Их неловкое молчание прервал рев «ситроена», за которым еле-еле можно было расслышать тарахтение старенького автомобиля Пепе. Селина поднялась на ноги.

— Вот и такси.

— Прекрасно! — Фрэнсис затушила сигарету прямо об пол. — Так, надо дать вам деньги.

С трудом держа себя в руках, Селина ждала, пока Фрэнсис отсчитает деньги; в этот момент в дом вошел Джордж и двинулся на террасу, чтобы присоединиться к ним. По нему было видно, что ситуация нервирует его не меньше, чем Селину, однако он ограничился замечанием о том, что в Лондоне ей понадобятся фунты стерлингов, поэтому Фрэнсис подписала чек «Американ Экспресс» и протянула его вслед за деньгами.

— Обналичите в аэропорту.

— Вы очень добры.

— Что вы, это было сплошное удовольствие, — сказала Фрэнсис. — Не берите в голову.

— Я… я обязательно верну деньги.

— Я в этом не сомневаюсь.

Джордж спросил:

— Где твоя сумка?

— В доме.

Он подошел к ним, взял деньги из рук Селины и спрятал их в потайной кармашек внутри сумочки.

— Не потеряй их снова, — сказал он, — второй раз мне такого не выдержать.

Это должна была быть шутка, однако, только произнеся ее, он немедленно раскаялся, потому что его слова прозвучали так, будто он и думать боится о повторной встрече с Селиной. Пытаясь сгладить неловкость, он поспешно спросил:

— Паспорт у тебя?

Она кивнула.

— Ты уверена?

— Да, конечно.

— Думаю, тебе пора отправляться. У нас не так много времени…

Ее выпроваживали — доброжелательно, но непреклонно. Медленно переставляя ноги, она последовала за Джорджем в дом. Он взял со стула ее пшеничного цвета пальто и отступил в сторону, словно пропуская Селину вперед. В распахнутых дверях террасы появилась Фрэнсис Донген. Ласковым тоном она произнесла:

— Пепе ждет…

Селина сглотнула. Потом сказала:

— Мне внезапно захотелось пить. Я успею выпить воды?

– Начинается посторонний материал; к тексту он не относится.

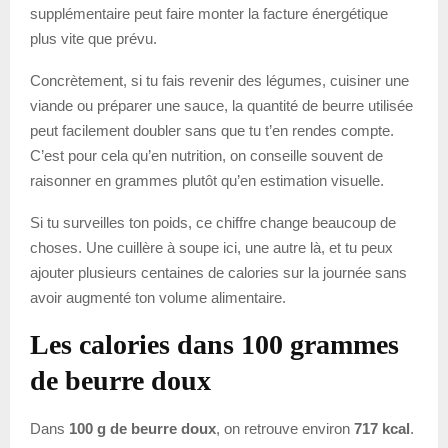
supplémentaire peut faire monter la facture énergétique
plus vite que prévu.
Concrètement, si tu fais revenir des légumes, cuisiner une
viande ou préparer une sauce, la quantité de beurre utilisée
peut facilement doubler sans que tu t’en rendes compte.
C’est pour cela qu’en nutrition, on conseille souvent de
raisonner en grammes plutôt qu’en estimation visuelle.
Si tu surveilles ton poids, ce chiffre change beaucoup de
choses. Une cuillère à soupe ici, une autre là, et tu peux
ajouter plusieurs centaines de calories sur la journée sans
avoir augmenté ton volume alimentaire.
Les calories dans 100 grammes
de beurre doux
Dans
100 g de beurre doux
, on retrouve environ
717 kcal
.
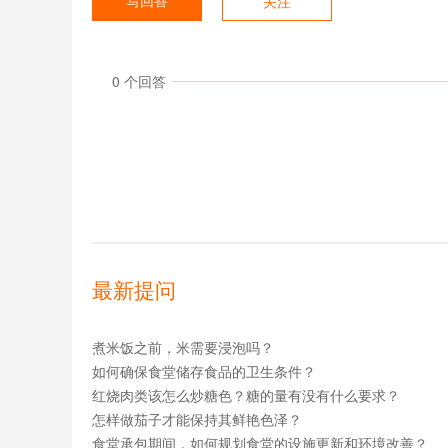
写回答
关注
0
个回答
最新提问
煮米饭之前，米需要浸泡吗？
如何确保食堂储存食品的卫生条件？
红烧肉类该怎么炒糖色？糖的量有没有什么要求？
怎样做茄子才能保持其鲜艳色泽？
食堂承包期间，如何规划食堂的设施更新和环境改善？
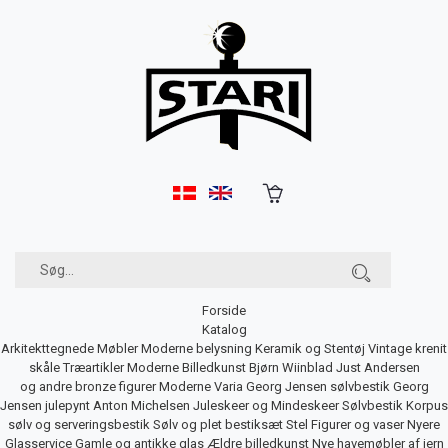
Forside
Katalog
Arkitekttegnede Møbler
Moderne belysning
Keramik og Stentøj
Vintage krenit
skåle
Træartikler
Moderne Billedkunst
Bjørn Wiinblad
Just Andersen
og andre bronze figurer
Moderne Varia
Georg Jensen sølvbestik
Georg
Jensen julepynt
Anton Michelsen Juleskeer og Mindeskeer
Sølvbestik
Korpus
sølv og serveringsbestik
Sølv og plet bestiksæt
Stel
Figurer og vaser
Nyere
Glasservice
Gamle og antikke glas
Ældre billedkunst
Nye havemøbler af jern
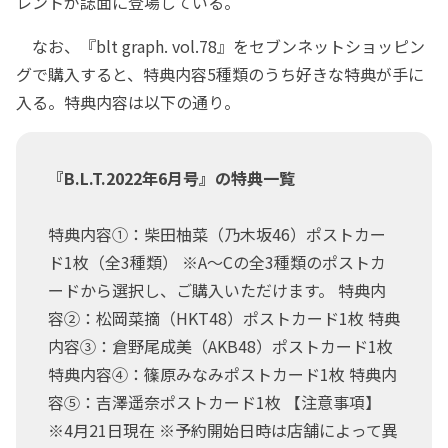
レントが誌面に登場している。
なお、『blt graph. vol.78』をセブンネットショッピン
グで購入すると、特典内容5種類のうち好きな特典が手に
入る。特典内容は以下の通り。
『B.L.T.2022年6月号』の特典一覧
特典内容①：柴田柚菜（乃木坂46）ポストカー
ド1枚（全3種類） ※A～Cの全3種類のポストカ
ードから選択し、ご購入いただけます。 特典内
容②：松岡菜摘（HKT48）ポストカード1枚 特典
内容③：倉野尾成美（AKB48）ポストカード1枚
特典内容④：篠原みなみポストカード1枚 特典内
容⑤：吉澤遥奈ポストカード1枚 【注意事項】
※4月21日現在 ※予約開始日時は店舗によって異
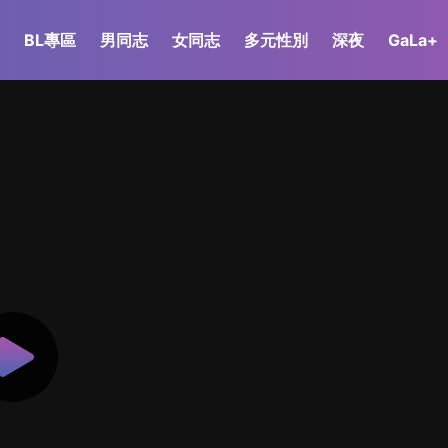
BL專區
男同志
女同志
多元性別
深夜
GaLa+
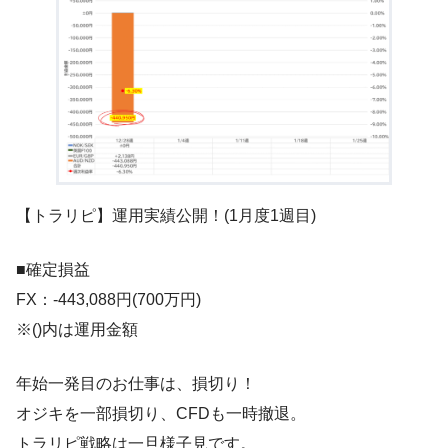
【トラリピ】運用実績公開！(1月度1週目)
■確定損益
FX：-443,088円(700万円)
※()内は運用金額
年始一発目のお仕事は、損切り！
オジキを一部損切り、CFDも一時撤退。
トラリピ戦略は一旦様子見です。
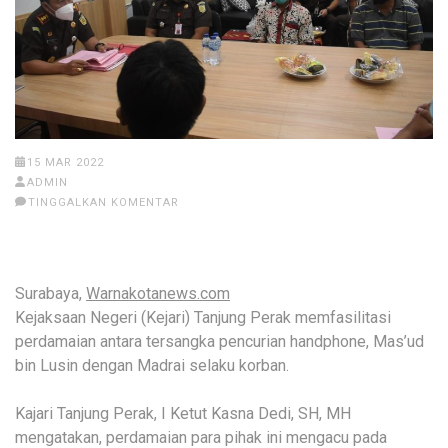
15 MAR 2022
ADMIN
TINGGALKAN KOMENTAR
Surabaya,
Warnakotanews.com
Kejaksaan Negeri (Kejari) Tanjung Perak memfasilitasi
perdamaian antara tersangka pencurian handphone, Mas’ud
bin Lusin dengan Madrai selaku korban.
Kajari Tanjung Perak, I Ketut Kasna Dedi, SH, MH
mengatakan, perdamaian para pihak ini mengacu pada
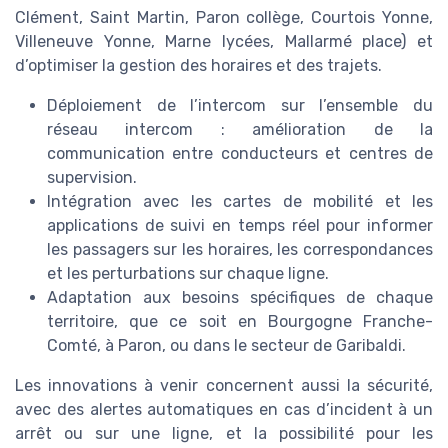
Clément, Saint Martin, Paron collège, Courtois Yonne,
Villeneuve Yonne, Marne lycées, Mallarmé place) et
d’optimiser la gestion des horaires et des trajets.
Déploiement de l’intercom sur l’ensemble du
réseau intercom : amélioration de la
communication entre conducteurs et centres de
supervision.
Intégration avec les cartes de mobilité et les
applications de suivi en temps réel pour informer
les passagers sur les horaires, les correspondances
et les perturbations sur chaque ligne.
Adaptation aux besoins spécifiques de chaque
territoire, que ce soit en Bourgogne Franche-
Comté, à Paron, ou dans le secteur de Garibaldi.
Les innovations à venir concernent aussi la sécurité,
avec des alertes automatiques en cas d’incident à un
arrêt ou sur une ligne, et la possibilité pour les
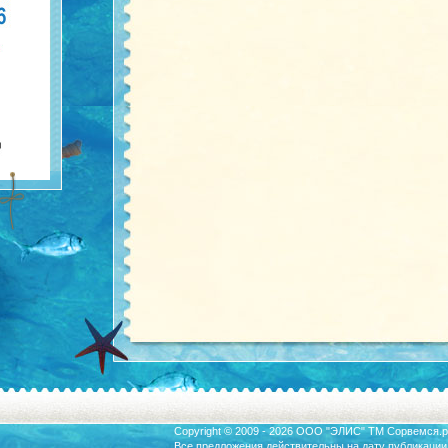
Copyright © 2009 - 2026 ООО "ЭЛИС" ТМ
Сорвемся.р
Все предложения действительны на дату публикации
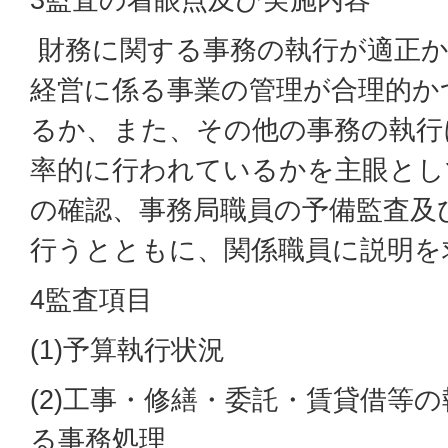
財務に関する事務の執行が適正か
経営に係る事業の管理が合理的か
るか、また、その他の事務の執行
率的に行われているかを主眼とし
の確認、事務局職員の予備監査及
行うとともに、関係職員に説明を
4監査項目
(1)予算執行状況
(2)工事・修繕・委託・賃貸借等
る事務処理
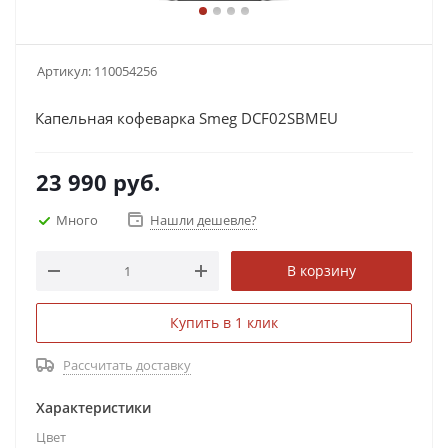
Артикул:
110054256
Капельная кофеварка Smeg DCF02SBMEU
23 990
руб.
Много
Нашли дешевле?
В корзину
Купить в 1 клик
Рассчитать доставку
Характеристики
Цвет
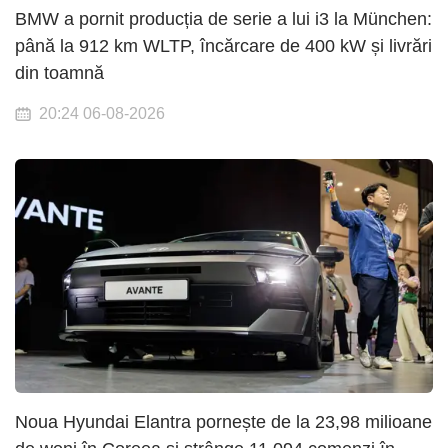
BMW a pornit producția de serie a lui i3 la München:
până la 912 km WLTP, încărcare de 400 kW și livrări
din toamnă
20:24 06-08-2026
Noua Hyundai Elantra pornește de la 23,98 milioane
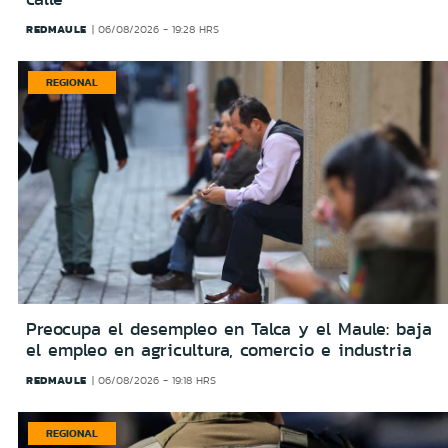
REDMAULE
06/08/2026 - 19:28 HRS
REGIONAL
Preocupa el desempleo en Talca y el Maule: baja
el empleo en agricultura, comercio e industria
REDMAULE
06/08/2026 - 19:18 HRS
REGIONAL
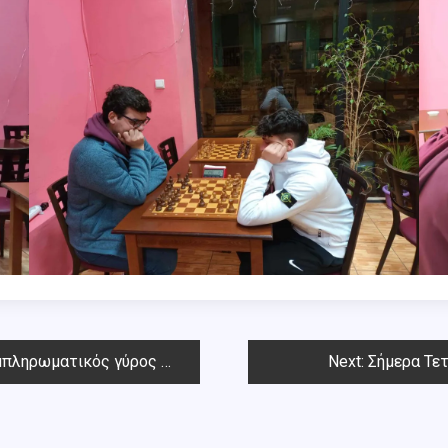
 το 20ό Open Τριαντάφυλλος Σιαπέρας
Next:
Σήμερα Τετ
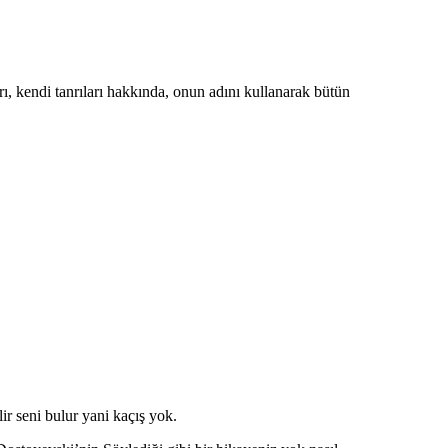
ı, kendi tanrıları hakkında, onun adını kullanarak bütün
ir seni bulur yani kaçış yok.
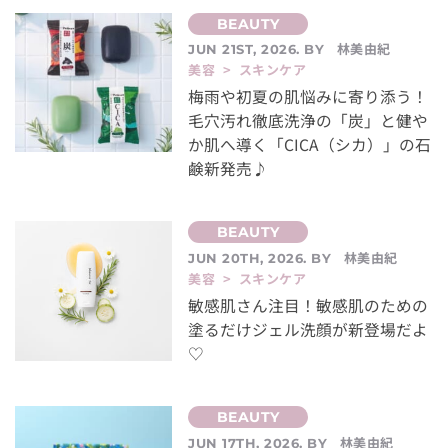
林美由紀
JUN 21ST, 2026. BY
美容 > スキンケア
梅雨や初夏の肌悩みに寄り添う！
毛穴汚れ徹底洗浄の「炭」と健や
か肌へ導く「CICA（シカ）」の石
鹸新発売♪
林美由紀
JUN 20TH, 2026. BY
美容 > スキンケア
敏感肌さん注目！敏感肌のための
塗るだけジェル洗顔が新登場だよ
♡
林美由紀
JUN 17TH, 2026. BY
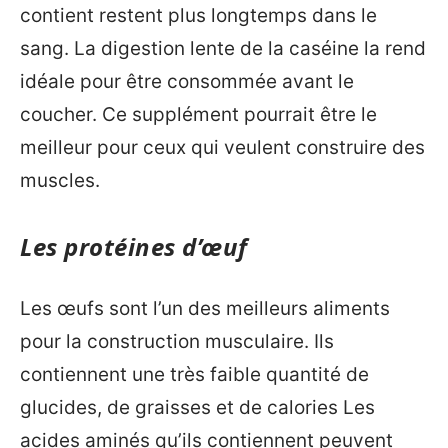
contient restent plus longtemps dans le
sang. La digestion lente de la caséine la rend
idéale pour être consommée avant le
coucher. Ce supplément pourrait être le
meilleur pour ceux qui veulent construire des
muscles.
Les protéines d’œuf
Les œufs sont l’un des meilleurs aliments
pour la construction musculaire. Ils
contiennent une très faible quantité de
glucides, de graisses et de calories Les
acides aminés qu’ils contiennent peuvent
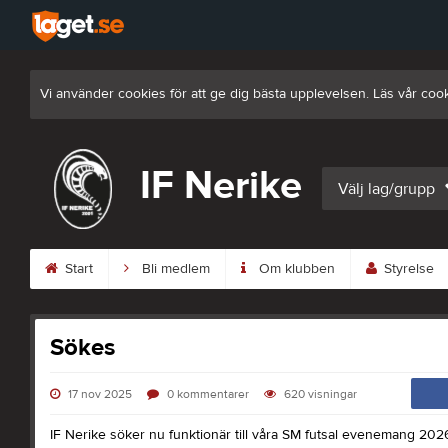
Vi använder cookies för att ge dig bästa upplevelsen. Läs vår coo
IF Nerike
Välj lag/grupp
Start
Bli medlem
Om klubben
Styrelse
Sökes
17 nov 2025
0
kommentarer
620
visningar
IF Nerike söker nu funktionär till våra SM futsal evenemang 202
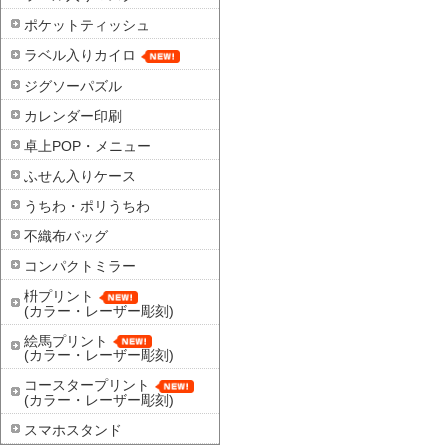
ポケットティッシュ
ラベル入りカイロ
ジグソーパズル
カレンダー印刷
卓上POP・メニュー
ふせん入りケース
うちわ・ポリうちわ
不織布バッグ
コンパクトミラー
枡プリント
(カラー・レーザー彫刻)
絵馬プリント
(カラー・レーザー彫刻)
コースタープリント
(カラー・レーザー彫刻)
スマホスタンド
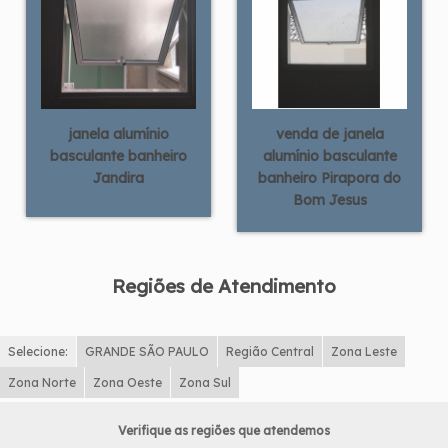
janela alumínio
venda de janela
basculante banheiro
alumínio basculante
Jandira
banheiro Pirapora do
Bom Jesus
Regiões de Atendimento
Selecione:
GRANDE SÃO PAULO
Região Central
Zona Leste
Zona Norte
Zona Oeste
Zona Sul
Verifique as regiões que atendemos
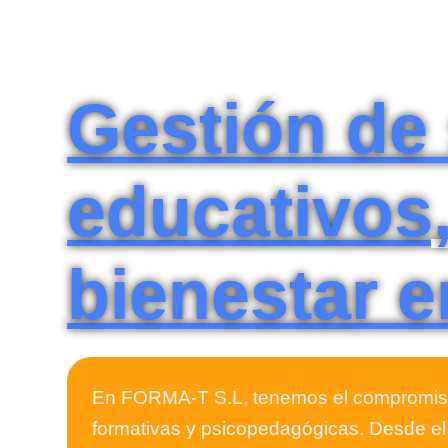
Gestión de 
educativos,
bienestar 
En FORMA-T S.L, tenemos el compromiso 
formativas y psicopedagógicas. Desde el 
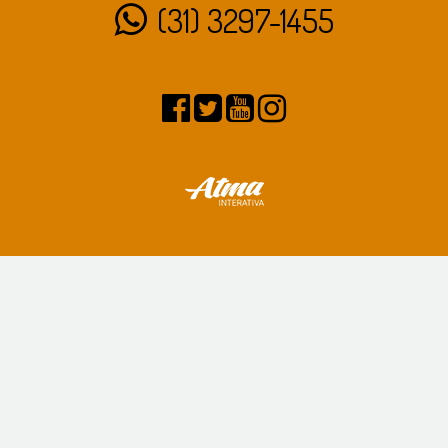
(31) 3297-1455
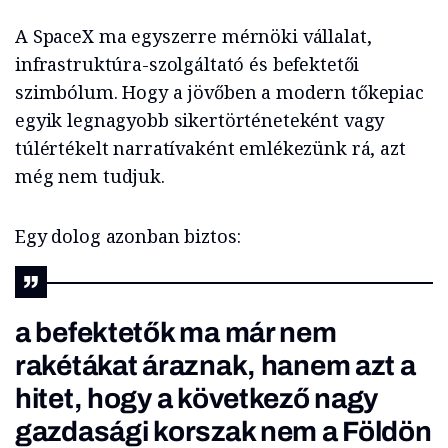
A SpaceX ma egyszerre mérnöki vállalat,
infrastruktúra-szolgáltató és befektetői
szimbólum. Hogy a jövőben a modern tőkepiac
egyik legnagyobb sikertörténeteként vagy
túlértékelt narratívaként emlékezünk rá, azt
még nem tudjuk.
Egy dolog azonban biztos:
a befektetők ma már nem
rakétákat áraznak, hanem azt a
hitet, hogy a következő nagy
gazdasági korszak nem a Földön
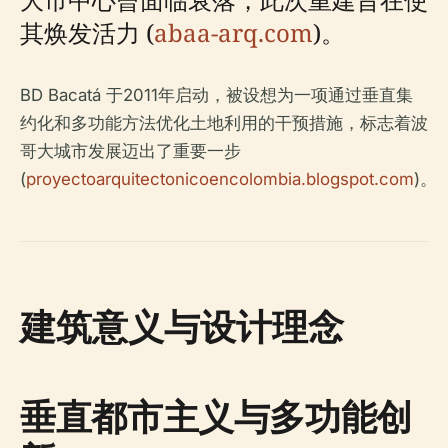
其焕发活力 (
abaa-arq.com
)。
BD Bacatá 于2011年启动，被设想为一项通过垂直集
约化和多功能方法优化土地利用的干预措施，标志着波
哥大城市发展迈出了重要一步
(
proyectoarquitectonicoencolombia.blogspot.com
)。
建筑意义与设计理念
垂直都市主义与多功能创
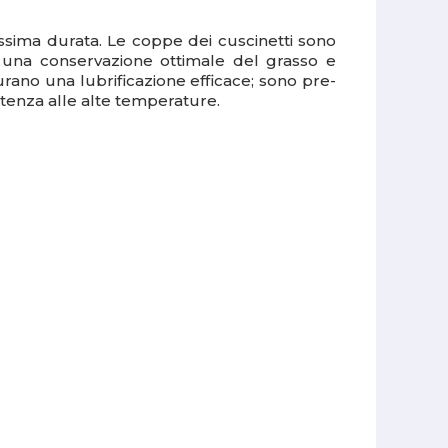
assima durata. Le coppe dei cuscinetti sono
r una conservazione ottimale del grasso e
rano una lubrificazione efficace; sono pre-
sistenza alle alte temperature.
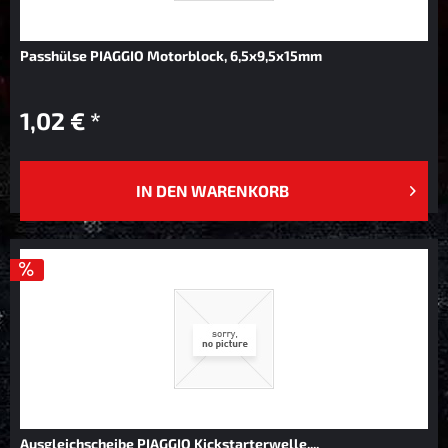
Passhülse PIAGGIO Motorblock, 6,5x9,5x15mm
1,02 € *
IN DEN
WARENKORB
Ausgleichscheibe PIAGGIO Kickstarterwelle,...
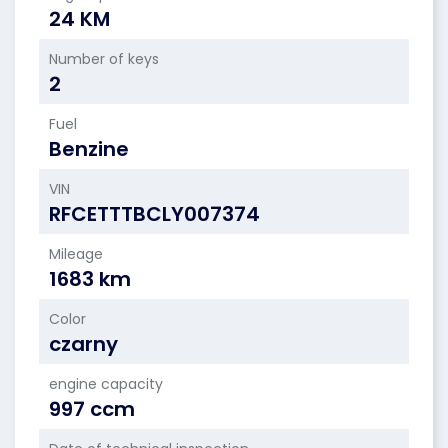
24 KM
Number of keys
2
Fuel
Benzine
VIN
RFCETTTBCLY007374
Mileage
1683 km
Color
czarny
engine capacity
997 ccm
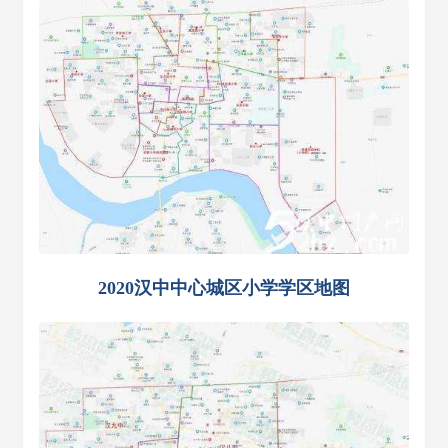
2020汉中中心城区小学学区地图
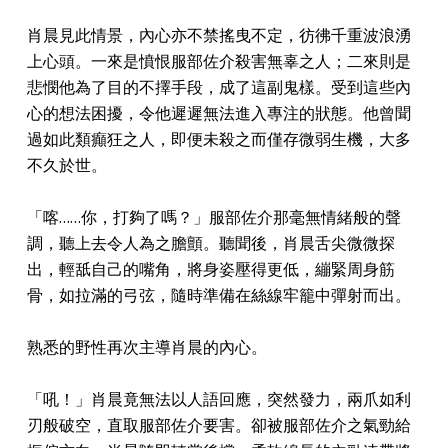
肖晨見此情景，內心亦不禁搖曳不定，彷彿千重波浪湧
上心頭。一來是憤恨服部佐介殺害無辜之人；二來則是
悲憫他為了目的不擇手段，成了這副鬼樣。受到這些內
心的想法困擾，令他遲遲無法進入專注的狀態。他曾聞
過如此類癲狂之人，即便未殺之而僅存微弱生機，大多
不久於世。
「喀……你，打夠了嗎？」服部佐介那毫無情緒般的聲
調，聽上去令人為之膽顫。聽聞後，肖晨舌尖微微探
出，輕舐自己的嘴角，將身姿壓得更低，繃緊周身筋
骨，如拉滿的弓弦，隨時準備在絲線牢籠中彈射而出。
熟悉的野性再次主導肖晨的內心。
「吼！」肖晨竟無法以人語回應，突然發力，兩爪如利
刃般破空，直取服部佐介要害。卻被服部佐介之氣勁給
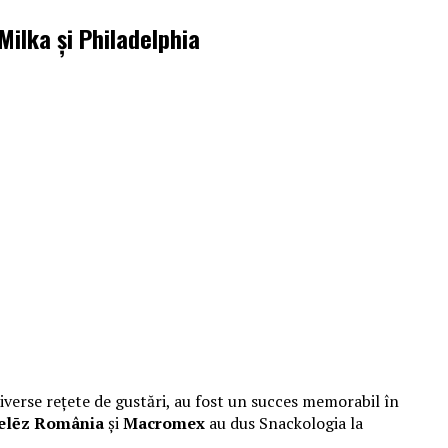
ilka și Philadelphia
diverse rețete de gustări, au fost un succes memorabil în
lēz România
și
Macromex
au dus Snackologia la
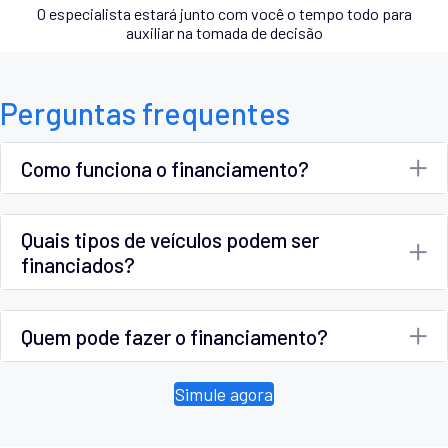
O especialista estará junto com você o tempo todo para
auxiliar na tomada de decisão
Perguntas frequentes
Como funciona o financiamento?
Quais tipos de veículos podem ser
financiados?
Quem pode fazer o financiamento?
Simule agora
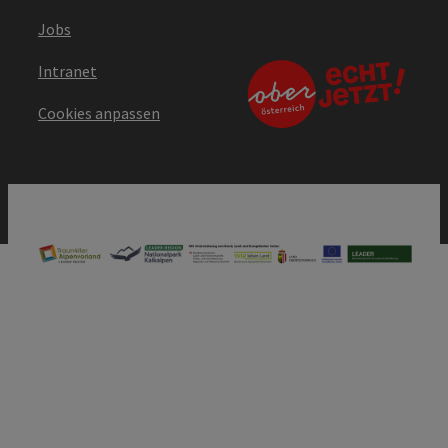
Jobs
Intranet
Cookies anpassen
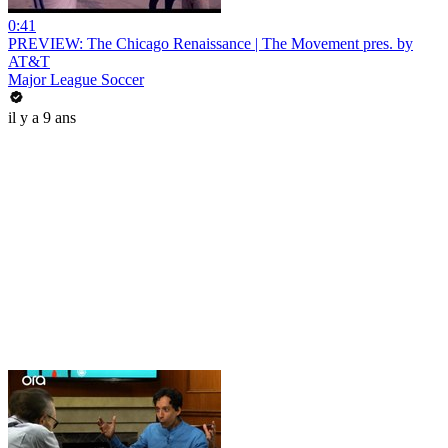
0:41
PREVIEW: The Chicago Renaissance | The Movement pres. by
AT&T
Major League Soccer
il y a 9 ans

— Конечно. — Джордж пошел было к колодцу, но Селина вмешалась:

— Нет, я предпочла бы содовую — она холоднее и лучше освежает. Не беспокойся, я сама возьму. В холодильнике была еще бутылка. Это займет всего минуту.

Они ждали, пока она сходит за содовой. Селина проскользнула за стойку кухоньки, склонилась перед холодильником и достала заиндевевшую бутылку. На мгновение она скрылась из виду, а потом распрямилась, с бутылкой в руках, открыла ее, налила содовую в высокий стакан и стала пить так торопливо, что Джордж посоветовал ей не спешить, чтобы не лопнуть.

— Не лопну.

Она поставила пустой стакан на стол и внезапно улыбнулась, будто содовая решила все ее проблемы.

— До чего вкусно!

Они вышли на улицу, под жаркое солнце, где их дожидался Пепе. Он взял у Селины пальто и положил его на торопливо расчищенное заднее сиденье, а Селина попрощалась с Фрэнсис, поблагодарила ее за помощь и повернулась к Джорджу. Она не протянула руку для пожатия, а он не осмелился поцеловать ее. Не касаясь друг друга, они сказали «до свидания», но душа у него при этом разрывалась на части.

Она забралась в старенькую машину и уселась, выпрямив спину, трогательная и до ужаса беззащитная, а Пепе сел рядом с ней, и Джордж стал давать ему разные бесполезные указания и грозить неминуемой карой, если хоть что-то пойдет не так. Пепе кивал, показывая, что все понял, а потом рассмеялся беззубым ртом и завел мотор.

Машина начала карабкаться по склону прочь от Каса Барко, и Джордж долго смотрел ей вслед, даже когда она скрылась из виду, потому что ему все еще слышался шум мотора.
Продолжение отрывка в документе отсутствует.